● Collection entries:
"""
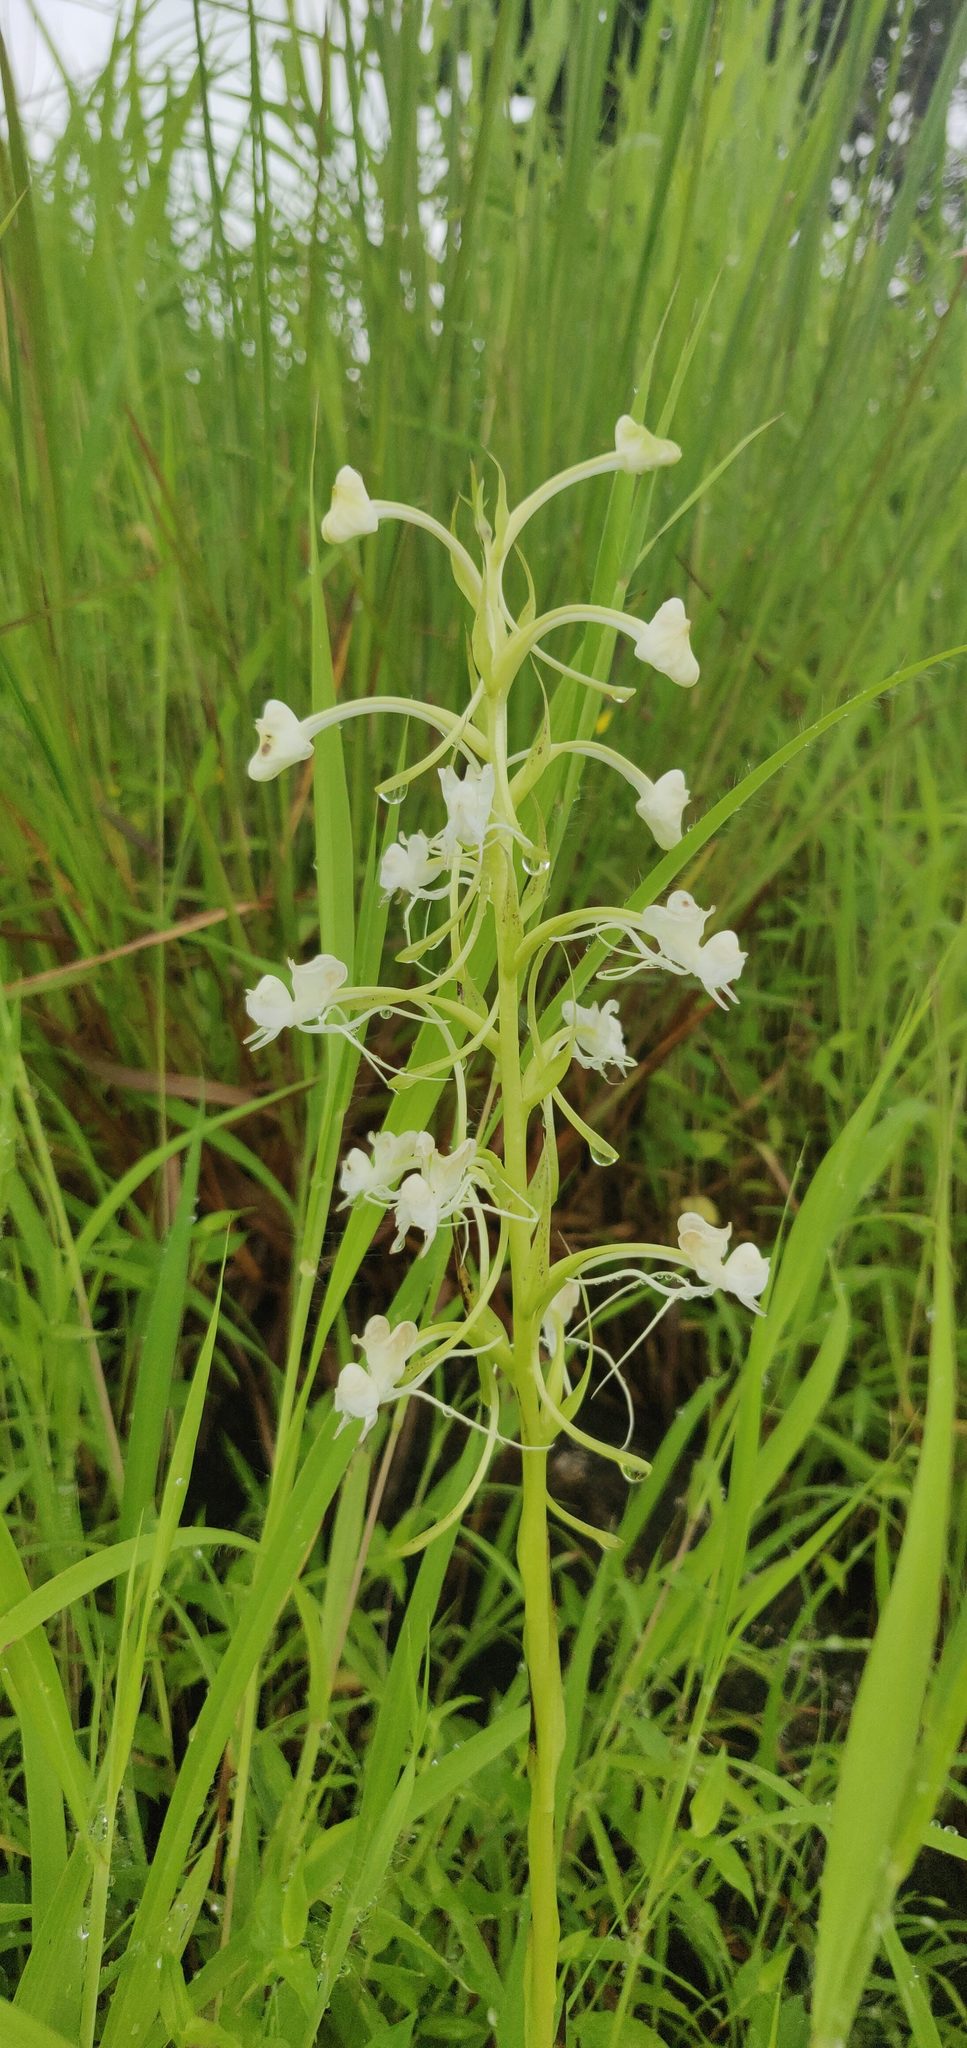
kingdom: Plantae
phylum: Tracheophyta
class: Liliopsida
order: Asparagales
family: Orchidaceae
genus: Habenaria
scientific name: Habenaria commelinifolia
"""
● Aim of the task:
Lay out every line of the data above as a JSON list of strings, one string per line, with blank lines and the pictures left out.

● Expected output:
[
  "kingdom: Plantae",
  "phylum: Tracheophyta",
  "class: Liliopsida",
  "order: Asparagales",
  "family: Orchidaceae",
  "genus: Habenaria",
  "scientific name: Habenaria commelinifolia"
]